**THE PROBLEM:** Whatever appears in the records apart from pictures must be reproduced exactly.

Records contained in a dataset:
● ● ●

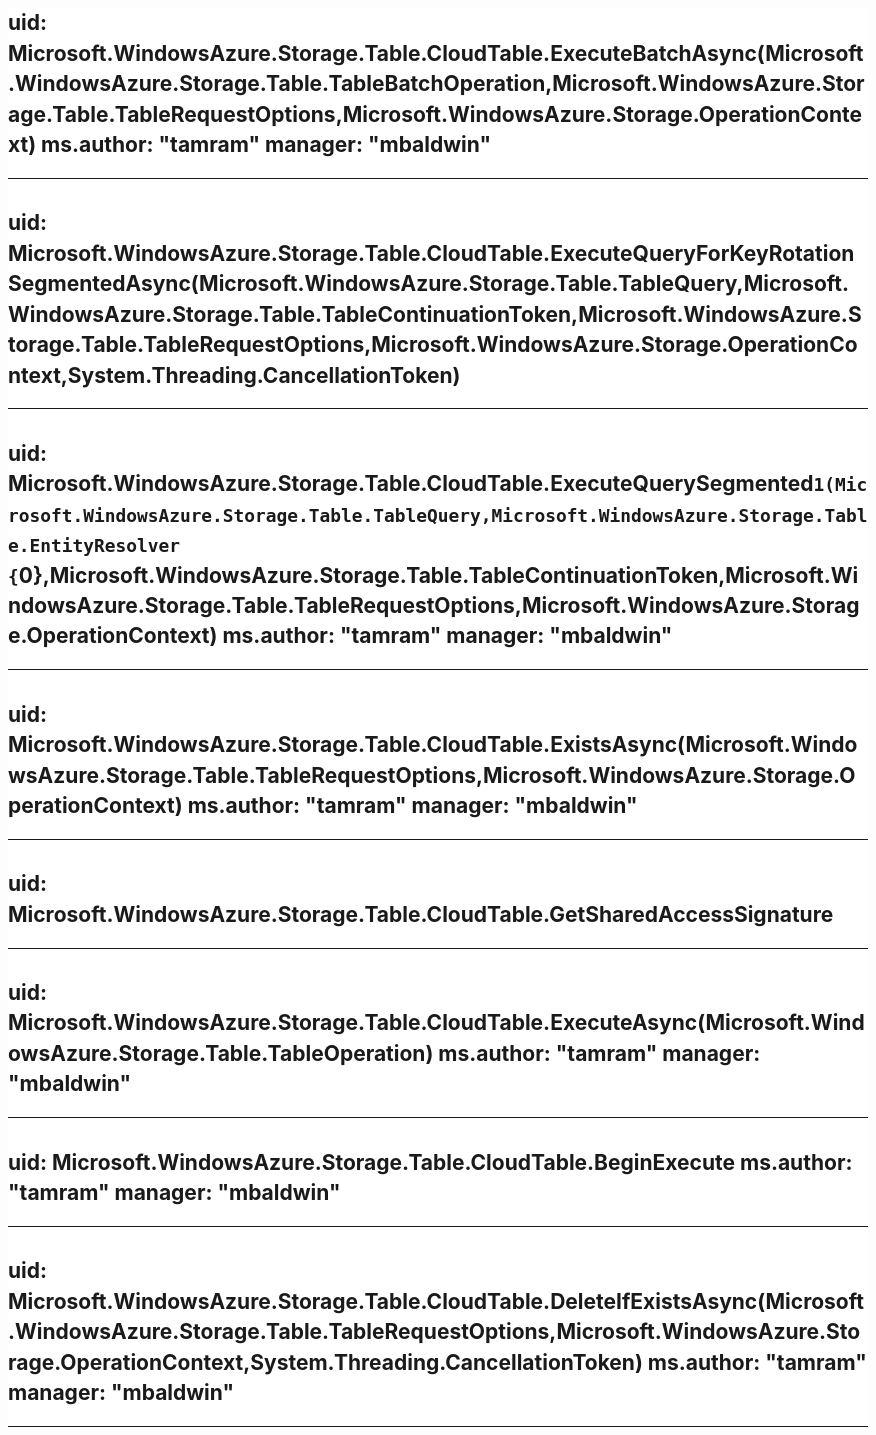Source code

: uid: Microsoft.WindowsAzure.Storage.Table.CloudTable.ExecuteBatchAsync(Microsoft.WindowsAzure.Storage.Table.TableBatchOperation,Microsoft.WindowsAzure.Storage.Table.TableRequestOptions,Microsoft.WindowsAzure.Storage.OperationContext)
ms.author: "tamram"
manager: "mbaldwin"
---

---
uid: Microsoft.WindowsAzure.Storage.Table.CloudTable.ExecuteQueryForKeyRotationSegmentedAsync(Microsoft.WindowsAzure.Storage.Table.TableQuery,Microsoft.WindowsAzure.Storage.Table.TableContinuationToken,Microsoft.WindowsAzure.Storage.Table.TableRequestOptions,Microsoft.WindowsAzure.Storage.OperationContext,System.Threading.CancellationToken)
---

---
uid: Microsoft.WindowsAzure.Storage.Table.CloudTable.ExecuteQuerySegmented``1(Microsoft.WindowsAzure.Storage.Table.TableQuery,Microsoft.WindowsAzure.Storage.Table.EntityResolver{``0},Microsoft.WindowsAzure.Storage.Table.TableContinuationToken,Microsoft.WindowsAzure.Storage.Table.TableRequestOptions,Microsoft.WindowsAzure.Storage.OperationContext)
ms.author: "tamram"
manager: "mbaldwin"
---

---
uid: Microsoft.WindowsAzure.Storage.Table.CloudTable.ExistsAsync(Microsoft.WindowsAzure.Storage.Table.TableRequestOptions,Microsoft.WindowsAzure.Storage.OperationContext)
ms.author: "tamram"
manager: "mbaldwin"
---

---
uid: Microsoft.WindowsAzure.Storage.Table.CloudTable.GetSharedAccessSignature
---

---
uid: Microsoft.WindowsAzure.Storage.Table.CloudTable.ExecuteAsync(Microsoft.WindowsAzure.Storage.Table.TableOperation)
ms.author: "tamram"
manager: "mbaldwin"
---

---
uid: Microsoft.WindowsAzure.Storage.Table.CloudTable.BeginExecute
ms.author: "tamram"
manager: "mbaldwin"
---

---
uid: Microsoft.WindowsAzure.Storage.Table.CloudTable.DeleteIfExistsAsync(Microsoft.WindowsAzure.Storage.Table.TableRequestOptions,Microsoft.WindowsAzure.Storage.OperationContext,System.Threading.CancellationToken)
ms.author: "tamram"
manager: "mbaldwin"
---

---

● ● ●

**WRITTEN RESPONSE:**
Source code

: uid: Microsoft.WindowsAzure.Storage.Table.CloudTable.ExecuteBatchAsync(Microsoft.WindowsAzure.Storage.Table.TableBatchOperation,Microsoft.WindowsAzure.Storage.Table.TableRequestOptions,Microsoft.WindowsAzure.Storage.OperationContext)
ms.author: "tamram"
manager: "mbaldwin"
---

---
uid: Microsoft.WindowsAzure.Storage.Table.CloudTable.ExecuteQueryForKeyRotationSegmentedAsync(Microsoft.WindowsAzure.Storage.Table.TableQuery,Microsoft.WindowsAzure.Storage.Table.TableContinuationToken,Microsoft.WindowsAzure.Storage.Table.TableRequestOptions,Microsoft.WindowsAzure.Storage.OperationContext,System.Threading.CancellationToken)
---

---
uid: Microsoft.WindowsAzure.Storage.Table.CloudTable.ExecuteQuerySegmented``1(Microsoft.WindowsAzure.Storage.Table.TableQuery,Microsoft.WindowsAzure.Storage.Table.EntityResolver{``0},Microsoft.WindowsAzure.Storage.Table.TableContinuationToken,Microsoft.WindowsAzure.Storage.Table.TableRequestOptions,Microsoft.WindowsAzure.Storage.OperationContext)
ms.author: "tamram"
manager: "mbaldwin"
---

---
uid: Microsoft.WindowsAzure.Storage.Table.CloudTable.ExistsAsync(Microsoft.WindowsAzure.Storage.Table.TableRequestOptions,Microsoft.WindowsAzure.Storage.OperationContext)
ms.author: "tamram"
manager: "mbaldwin"
---

---
uid: Microsoft.WindowsAzure.Storage.Table.CloudTable.GetSharedAccessSignature
---

---
uid: Microsoft.WindowsAzure.Storage.Table.CloudTable.ExecuteAsync(Microsoft.WindowsAzure.Storage.Table.TableOperation)
ms.author: "tamram"
manager: "mbaldwin"
---

---
uid: Microsoft.WindowsAzure.Storage.Table.CloudTable.BeginExecute
ms.author: "tamram"
manager: "mbaldwin"
---

---
uid: Microsoft.WindowsAzure.Storage.Table.CloudTable.DeleteIfExistsAsync(Microsoft.WindowsAzure.Storage.Table.TableRequestOptions,Microsoft.WindowsAzure.Storage.OperationContext,System.Threading.CancellationToken)
ms.author: "tamram"
manager: "mbaldwin"
---

---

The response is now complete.